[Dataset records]
==============================
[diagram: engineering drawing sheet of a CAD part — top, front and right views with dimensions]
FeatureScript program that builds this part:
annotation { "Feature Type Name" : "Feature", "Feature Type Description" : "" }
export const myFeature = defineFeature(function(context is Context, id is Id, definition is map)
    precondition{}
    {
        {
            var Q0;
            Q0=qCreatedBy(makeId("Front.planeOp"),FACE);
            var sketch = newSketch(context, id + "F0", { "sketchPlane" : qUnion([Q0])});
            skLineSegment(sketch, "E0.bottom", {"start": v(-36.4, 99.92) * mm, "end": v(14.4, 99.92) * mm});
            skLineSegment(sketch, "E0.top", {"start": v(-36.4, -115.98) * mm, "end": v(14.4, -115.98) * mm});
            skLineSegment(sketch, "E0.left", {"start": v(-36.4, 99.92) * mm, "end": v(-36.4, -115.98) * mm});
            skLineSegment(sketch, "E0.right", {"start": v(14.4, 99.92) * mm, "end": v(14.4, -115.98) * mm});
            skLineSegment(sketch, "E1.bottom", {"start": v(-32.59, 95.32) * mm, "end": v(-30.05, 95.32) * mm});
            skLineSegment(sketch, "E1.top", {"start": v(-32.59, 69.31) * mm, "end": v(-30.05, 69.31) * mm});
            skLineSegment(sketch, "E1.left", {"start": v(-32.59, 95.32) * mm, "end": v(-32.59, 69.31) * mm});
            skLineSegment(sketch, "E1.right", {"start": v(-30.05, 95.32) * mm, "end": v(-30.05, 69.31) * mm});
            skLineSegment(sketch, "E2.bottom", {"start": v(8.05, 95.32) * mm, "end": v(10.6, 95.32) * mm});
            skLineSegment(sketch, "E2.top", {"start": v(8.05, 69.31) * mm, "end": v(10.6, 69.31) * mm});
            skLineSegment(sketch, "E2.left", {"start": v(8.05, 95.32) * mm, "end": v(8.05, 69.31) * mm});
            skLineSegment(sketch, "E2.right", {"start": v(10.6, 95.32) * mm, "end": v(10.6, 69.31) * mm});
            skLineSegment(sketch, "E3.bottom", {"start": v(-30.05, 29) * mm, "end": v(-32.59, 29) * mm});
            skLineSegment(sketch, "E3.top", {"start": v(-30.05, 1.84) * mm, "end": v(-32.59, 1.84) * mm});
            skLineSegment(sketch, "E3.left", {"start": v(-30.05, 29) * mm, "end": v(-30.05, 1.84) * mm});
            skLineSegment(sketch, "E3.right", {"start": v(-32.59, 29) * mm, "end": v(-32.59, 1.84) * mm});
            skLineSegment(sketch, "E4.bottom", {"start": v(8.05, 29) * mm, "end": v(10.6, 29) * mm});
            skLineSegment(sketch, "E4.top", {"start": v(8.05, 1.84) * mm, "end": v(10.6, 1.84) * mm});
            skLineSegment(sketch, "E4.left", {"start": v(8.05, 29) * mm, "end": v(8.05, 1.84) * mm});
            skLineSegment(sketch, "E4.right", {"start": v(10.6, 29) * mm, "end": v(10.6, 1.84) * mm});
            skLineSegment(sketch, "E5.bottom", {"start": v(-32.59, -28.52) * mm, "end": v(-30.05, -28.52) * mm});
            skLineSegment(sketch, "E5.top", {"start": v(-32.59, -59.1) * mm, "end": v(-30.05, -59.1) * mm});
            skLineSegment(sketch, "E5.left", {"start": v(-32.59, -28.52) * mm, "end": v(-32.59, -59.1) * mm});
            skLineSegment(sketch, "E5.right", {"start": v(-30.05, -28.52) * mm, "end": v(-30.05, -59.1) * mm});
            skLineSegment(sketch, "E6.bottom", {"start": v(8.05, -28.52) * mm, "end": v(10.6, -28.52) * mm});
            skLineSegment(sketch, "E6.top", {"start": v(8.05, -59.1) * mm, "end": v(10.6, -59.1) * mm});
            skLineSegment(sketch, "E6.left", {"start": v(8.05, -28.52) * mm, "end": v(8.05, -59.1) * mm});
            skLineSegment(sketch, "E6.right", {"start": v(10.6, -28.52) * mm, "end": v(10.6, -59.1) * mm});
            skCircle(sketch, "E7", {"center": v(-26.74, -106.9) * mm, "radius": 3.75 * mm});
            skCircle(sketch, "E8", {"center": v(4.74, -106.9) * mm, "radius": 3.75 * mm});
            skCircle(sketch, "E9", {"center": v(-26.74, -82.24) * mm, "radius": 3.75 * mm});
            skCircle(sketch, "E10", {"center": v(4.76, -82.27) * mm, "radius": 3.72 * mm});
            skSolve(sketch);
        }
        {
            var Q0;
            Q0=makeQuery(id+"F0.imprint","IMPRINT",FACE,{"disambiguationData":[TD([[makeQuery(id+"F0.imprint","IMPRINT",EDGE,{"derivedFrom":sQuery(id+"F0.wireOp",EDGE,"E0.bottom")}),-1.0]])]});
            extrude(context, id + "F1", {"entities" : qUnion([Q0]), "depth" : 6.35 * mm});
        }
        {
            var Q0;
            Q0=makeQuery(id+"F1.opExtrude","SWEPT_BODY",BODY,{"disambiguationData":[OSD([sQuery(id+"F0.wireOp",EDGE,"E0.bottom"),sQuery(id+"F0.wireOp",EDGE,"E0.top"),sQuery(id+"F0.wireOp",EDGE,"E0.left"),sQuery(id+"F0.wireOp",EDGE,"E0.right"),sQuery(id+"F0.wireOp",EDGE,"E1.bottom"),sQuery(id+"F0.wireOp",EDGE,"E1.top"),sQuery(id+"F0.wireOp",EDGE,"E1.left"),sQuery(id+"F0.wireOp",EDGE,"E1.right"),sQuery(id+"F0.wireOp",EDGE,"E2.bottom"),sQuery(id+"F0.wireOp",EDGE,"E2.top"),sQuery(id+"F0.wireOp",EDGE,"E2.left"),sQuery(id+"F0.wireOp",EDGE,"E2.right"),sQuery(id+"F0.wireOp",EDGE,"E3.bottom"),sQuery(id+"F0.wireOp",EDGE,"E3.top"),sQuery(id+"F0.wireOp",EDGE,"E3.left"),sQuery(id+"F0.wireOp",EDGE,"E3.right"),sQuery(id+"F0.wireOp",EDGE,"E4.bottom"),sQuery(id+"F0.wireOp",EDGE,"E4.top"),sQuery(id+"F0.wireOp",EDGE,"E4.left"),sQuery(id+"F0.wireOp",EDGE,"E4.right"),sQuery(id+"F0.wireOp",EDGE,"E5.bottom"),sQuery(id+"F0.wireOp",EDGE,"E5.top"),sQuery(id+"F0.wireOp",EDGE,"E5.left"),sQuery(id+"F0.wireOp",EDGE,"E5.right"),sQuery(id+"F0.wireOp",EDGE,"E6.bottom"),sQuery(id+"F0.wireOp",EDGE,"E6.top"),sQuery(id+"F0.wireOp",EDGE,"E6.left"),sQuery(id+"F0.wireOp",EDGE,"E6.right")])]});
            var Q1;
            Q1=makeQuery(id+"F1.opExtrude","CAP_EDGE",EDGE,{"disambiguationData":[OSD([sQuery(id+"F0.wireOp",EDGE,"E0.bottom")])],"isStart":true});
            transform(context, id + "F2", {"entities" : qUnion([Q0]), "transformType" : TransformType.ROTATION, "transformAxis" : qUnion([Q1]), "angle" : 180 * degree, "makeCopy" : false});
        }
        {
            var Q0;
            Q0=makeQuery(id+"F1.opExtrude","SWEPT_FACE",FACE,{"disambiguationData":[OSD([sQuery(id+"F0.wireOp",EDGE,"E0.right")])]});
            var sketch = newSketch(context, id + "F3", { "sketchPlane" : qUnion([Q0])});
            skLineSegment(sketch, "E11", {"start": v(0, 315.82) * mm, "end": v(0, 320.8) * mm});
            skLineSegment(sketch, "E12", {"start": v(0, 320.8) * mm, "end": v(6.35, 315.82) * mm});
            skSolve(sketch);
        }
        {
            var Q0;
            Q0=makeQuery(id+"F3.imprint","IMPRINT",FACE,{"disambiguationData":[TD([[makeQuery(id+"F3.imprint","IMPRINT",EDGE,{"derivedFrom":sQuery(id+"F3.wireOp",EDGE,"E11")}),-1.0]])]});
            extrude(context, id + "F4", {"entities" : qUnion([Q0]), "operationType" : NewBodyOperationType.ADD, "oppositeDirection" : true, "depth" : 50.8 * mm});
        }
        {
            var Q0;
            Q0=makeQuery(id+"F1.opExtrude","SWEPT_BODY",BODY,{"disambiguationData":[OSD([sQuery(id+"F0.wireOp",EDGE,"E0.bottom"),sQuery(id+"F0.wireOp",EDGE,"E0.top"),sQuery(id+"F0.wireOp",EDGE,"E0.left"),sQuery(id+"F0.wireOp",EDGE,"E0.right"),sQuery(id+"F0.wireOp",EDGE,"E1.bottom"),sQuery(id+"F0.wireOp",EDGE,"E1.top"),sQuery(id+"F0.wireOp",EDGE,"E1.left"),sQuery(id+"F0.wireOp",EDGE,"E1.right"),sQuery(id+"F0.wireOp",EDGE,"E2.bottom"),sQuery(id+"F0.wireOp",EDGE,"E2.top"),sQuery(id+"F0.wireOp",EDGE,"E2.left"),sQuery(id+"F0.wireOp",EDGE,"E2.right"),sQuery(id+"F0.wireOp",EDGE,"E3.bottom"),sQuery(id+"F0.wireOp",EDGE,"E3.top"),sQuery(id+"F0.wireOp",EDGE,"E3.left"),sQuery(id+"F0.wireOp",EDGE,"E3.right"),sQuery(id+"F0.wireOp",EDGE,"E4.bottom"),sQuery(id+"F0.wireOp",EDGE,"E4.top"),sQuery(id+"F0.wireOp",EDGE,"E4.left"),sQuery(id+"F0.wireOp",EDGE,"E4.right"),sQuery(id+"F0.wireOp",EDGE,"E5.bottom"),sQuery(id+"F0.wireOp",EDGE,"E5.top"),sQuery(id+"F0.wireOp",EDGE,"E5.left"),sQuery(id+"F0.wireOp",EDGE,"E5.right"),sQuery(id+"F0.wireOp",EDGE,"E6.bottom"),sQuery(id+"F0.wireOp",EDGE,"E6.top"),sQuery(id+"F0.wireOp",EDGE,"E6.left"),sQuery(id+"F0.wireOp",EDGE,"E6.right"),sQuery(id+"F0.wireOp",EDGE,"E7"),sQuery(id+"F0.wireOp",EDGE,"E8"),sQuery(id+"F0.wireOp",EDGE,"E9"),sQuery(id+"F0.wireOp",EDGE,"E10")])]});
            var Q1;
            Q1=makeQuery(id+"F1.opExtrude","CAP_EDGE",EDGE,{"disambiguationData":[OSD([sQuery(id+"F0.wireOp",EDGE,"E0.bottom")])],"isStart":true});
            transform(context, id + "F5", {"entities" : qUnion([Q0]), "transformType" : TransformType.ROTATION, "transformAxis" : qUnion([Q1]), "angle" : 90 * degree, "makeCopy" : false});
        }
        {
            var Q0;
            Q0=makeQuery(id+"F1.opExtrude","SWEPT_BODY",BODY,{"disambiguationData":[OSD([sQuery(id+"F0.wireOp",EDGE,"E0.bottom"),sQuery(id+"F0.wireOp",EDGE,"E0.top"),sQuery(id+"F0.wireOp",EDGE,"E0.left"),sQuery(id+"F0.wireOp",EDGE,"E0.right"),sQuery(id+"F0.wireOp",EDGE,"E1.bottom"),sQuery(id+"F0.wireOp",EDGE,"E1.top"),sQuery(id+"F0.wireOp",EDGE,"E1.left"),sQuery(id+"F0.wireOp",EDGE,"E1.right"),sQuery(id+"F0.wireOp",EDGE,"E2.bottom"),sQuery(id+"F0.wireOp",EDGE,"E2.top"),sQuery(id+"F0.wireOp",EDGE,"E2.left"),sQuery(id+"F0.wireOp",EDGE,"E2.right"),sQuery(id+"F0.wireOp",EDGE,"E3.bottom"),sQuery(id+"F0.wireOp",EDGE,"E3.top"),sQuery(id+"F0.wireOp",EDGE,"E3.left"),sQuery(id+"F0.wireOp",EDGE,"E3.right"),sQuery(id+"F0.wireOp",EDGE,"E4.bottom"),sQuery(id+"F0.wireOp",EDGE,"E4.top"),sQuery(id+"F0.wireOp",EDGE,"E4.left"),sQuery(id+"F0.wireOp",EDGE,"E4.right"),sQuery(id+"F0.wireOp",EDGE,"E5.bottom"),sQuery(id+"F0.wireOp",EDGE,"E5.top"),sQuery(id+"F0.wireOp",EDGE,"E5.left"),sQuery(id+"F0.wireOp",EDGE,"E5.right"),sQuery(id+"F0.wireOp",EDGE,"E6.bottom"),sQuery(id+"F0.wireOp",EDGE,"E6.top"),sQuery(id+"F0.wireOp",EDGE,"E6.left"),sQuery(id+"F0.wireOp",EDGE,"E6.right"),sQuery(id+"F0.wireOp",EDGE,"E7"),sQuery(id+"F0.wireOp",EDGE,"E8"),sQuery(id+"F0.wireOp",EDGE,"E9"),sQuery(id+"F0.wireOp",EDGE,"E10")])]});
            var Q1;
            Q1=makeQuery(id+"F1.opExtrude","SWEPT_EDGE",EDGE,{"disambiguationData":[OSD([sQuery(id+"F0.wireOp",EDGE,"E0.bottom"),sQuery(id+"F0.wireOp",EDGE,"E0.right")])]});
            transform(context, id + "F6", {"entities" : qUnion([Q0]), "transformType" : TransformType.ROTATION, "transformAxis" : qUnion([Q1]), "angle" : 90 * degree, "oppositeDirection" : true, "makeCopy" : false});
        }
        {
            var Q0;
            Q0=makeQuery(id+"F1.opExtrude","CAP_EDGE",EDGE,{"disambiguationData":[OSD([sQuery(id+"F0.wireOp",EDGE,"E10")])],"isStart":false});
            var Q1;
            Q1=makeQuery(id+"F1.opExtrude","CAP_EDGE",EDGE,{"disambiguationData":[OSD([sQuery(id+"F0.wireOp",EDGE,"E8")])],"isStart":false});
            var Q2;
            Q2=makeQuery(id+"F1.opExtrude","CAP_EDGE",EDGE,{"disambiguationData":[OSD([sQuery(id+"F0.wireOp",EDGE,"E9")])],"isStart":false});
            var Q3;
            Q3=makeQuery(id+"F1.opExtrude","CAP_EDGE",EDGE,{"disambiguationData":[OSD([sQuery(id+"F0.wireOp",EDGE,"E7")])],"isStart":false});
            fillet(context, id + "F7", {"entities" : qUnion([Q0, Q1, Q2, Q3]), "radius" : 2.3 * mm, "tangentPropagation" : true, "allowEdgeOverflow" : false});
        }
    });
==============================
▶ **EXERCISE DIRECTIONS**: Copy every line of the data above that contains the string "skCircle".

▶ **SOLUTION FOR THIS TASK**:
            skCircle(sketch, "E7", {"center": v(-26.74, -106.9) * mm, "radius": 3.75 * mm});
            skCircle(sketch, "E8", {"center": v(4.74, -106.9) * mm, "radius": 3.75 * mm});
            skCircle(sketch, "E9", {"center": v(-26.74, -82.24) * mm, "radius": 3.75 * mm});
            skCircle(sketch, "E10", {"center": v(4.76, -82.27) * mm, "radius": 3.72 * mm});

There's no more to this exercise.